Sözleşme konusu açıldı mı temsilcilerin kaçamak cevap verdiğini söyleyen bir başka işçi de şunları söyledi: “Sadece gelip idari maddelerden şu şu geçti diyorlar. Ama bunu ötesinde bir şey sorduğumuzda konuyu değiştirme yoluna gidiyorlar hemen. Parasal konulara geldiğimizde isteğimizi vermezlerse gerekirse greve gideriz dedikleri de oluyor ara ara ama eskisi gibi kesin şunu alacağız, yok bu olacak demiyorlar. Bu da işçide huzursuzluk yaratıyor. Bunlar el altından yine anlaştılar mı diye tedirginlik var.”
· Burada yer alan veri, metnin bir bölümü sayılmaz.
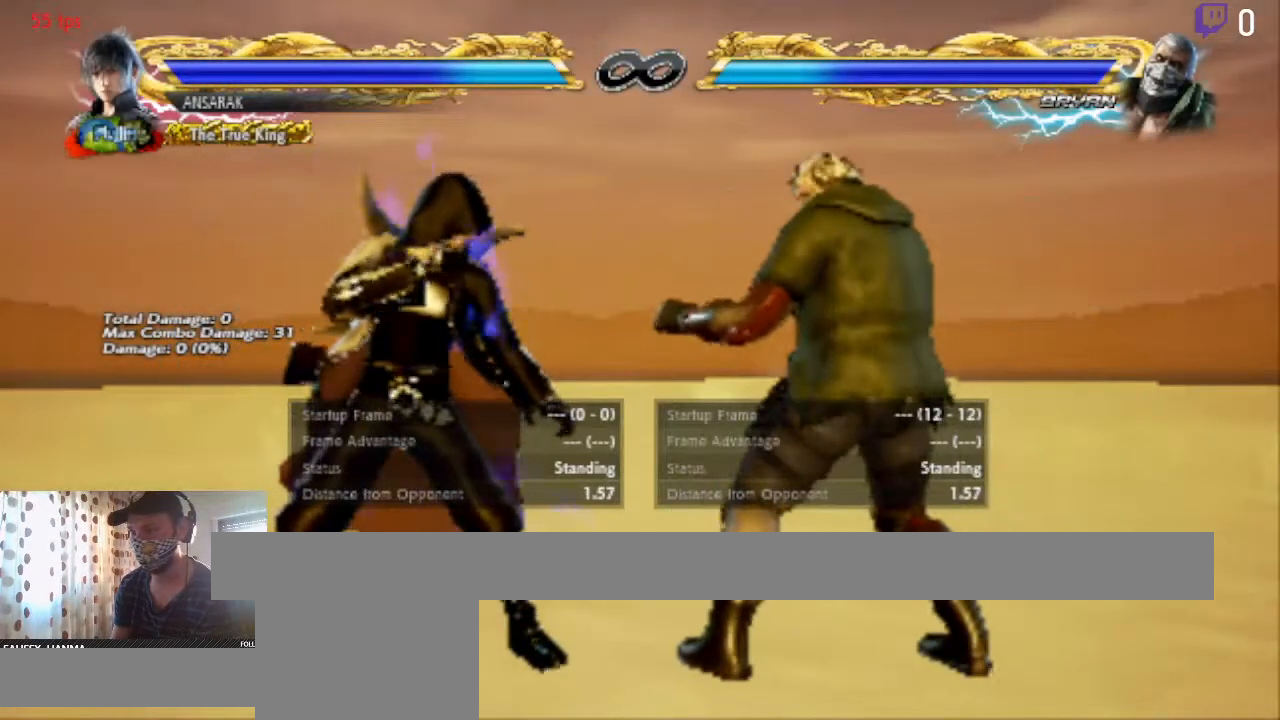
{"buttons": [], "left_stick": "center", "right_stick": "center", "events": [[67, "DPAD_LEFT", "down"], [100, "DPAD_LEFT", "up"]]}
OHAL döneminde sözleşme süreci yaşayacaklarını belirten işçi, Cumhurbaşkanı Erdoğan’ın “Biz OHAL’i greve karşı kullanıyoruz” yönlü açıklamasına tepki olduğunu ama açıktan kimsenin bir şey diyemediğini anlattı. İşçi, “AKP’li işçiler de her şeyi savunurken bunu savunamıyor. Çünkü patrondan yana olduğunun açık bir itirafı” diye konuştu.
OHAL ENGEL DEĞİL
Bir başka işçi ise “OHAL bizim için engel değil çünkü OHAL sürecinde tüm engellemelere rağmen mücadele edip belli kazanım elde eden işçileri gördük. Cam işçilerinin mücadelesi sonra EMİS sözleşmesi sonrası verilen mücadele bunlar hep OHAL koşullarında verildi. İşçide OHAL bize engel olmaz diyenlerin sayısı her geçen gün artıyor. Çünkü fabrikada ki baskı artmış durumda, zamlar ardı ardına gelmiş durumda ama işçinin aldığı para hep geriye gitmiş durum böyle olunca OHAL bize engel olamaz demeye başlıyor insanlar. Kimse bize biz istedik ama OHAL engeli çıktı karşımıza demesin çünkü bu süreçte imzalanan sözleşmeleri gördük. Hemen yanı başımızda imzalanan Nestle sözleşmesi var. Oradan kendilerine ders çıkarıp hareket etsinler” dedi. Fabrikada yine işçi çıkarımı olacak söylentisi yayıldığını söyleyen bir işçi, şöyle devam etti: “Kasımda işçi çıkarımı olacak diyorlar. İşinize sıkı sıkıya sarılın yoksa işsiz kalırsınız diyerek işçiyi korkutmaya sindirmeye çalışıyorlar sözleşme öncesi açıkça, görüşmeler ilerledikçe kendilerince önlem almaya başladılar.”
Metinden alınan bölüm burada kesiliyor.